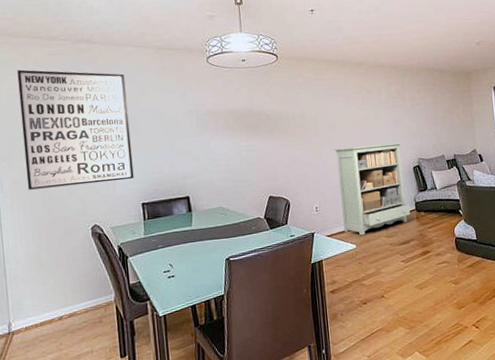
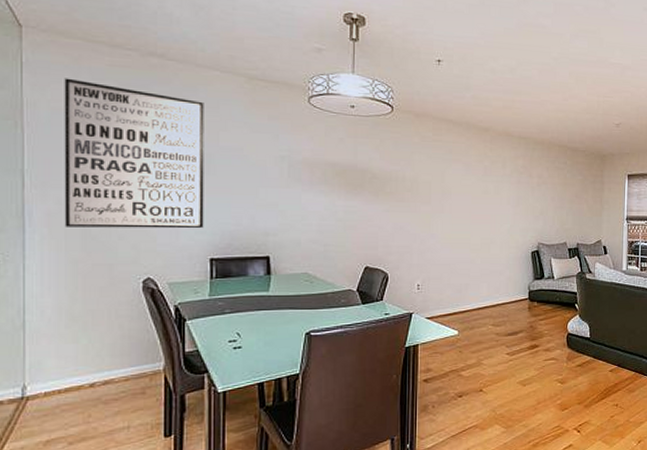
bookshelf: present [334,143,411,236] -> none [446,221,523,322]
...
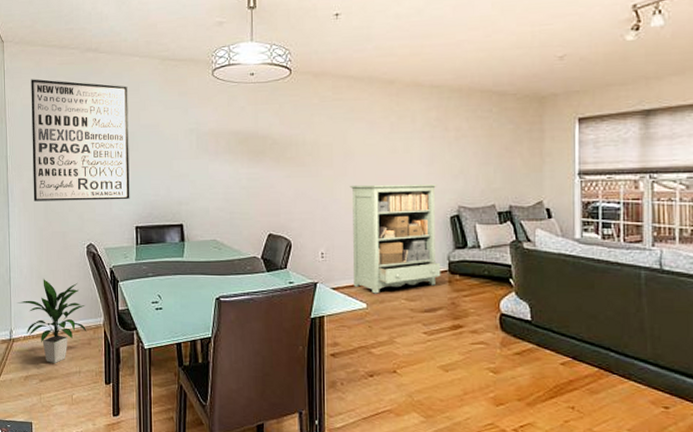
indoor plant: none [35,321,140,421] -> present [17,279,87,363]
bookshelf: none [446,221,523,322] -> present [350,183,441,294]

**Task brief**
With the first line being the one containing "indoor plant: none" and the last line the one containing "bookshelf: none [446,221,523,322]", transcribe exactly the lines above that fall in that range.

**Written response**
indoor plant: none [35,321,140,421] -> present [17,279,87,363]
bookshelf: none [446,221,523,322] -> present [350,183,441,294]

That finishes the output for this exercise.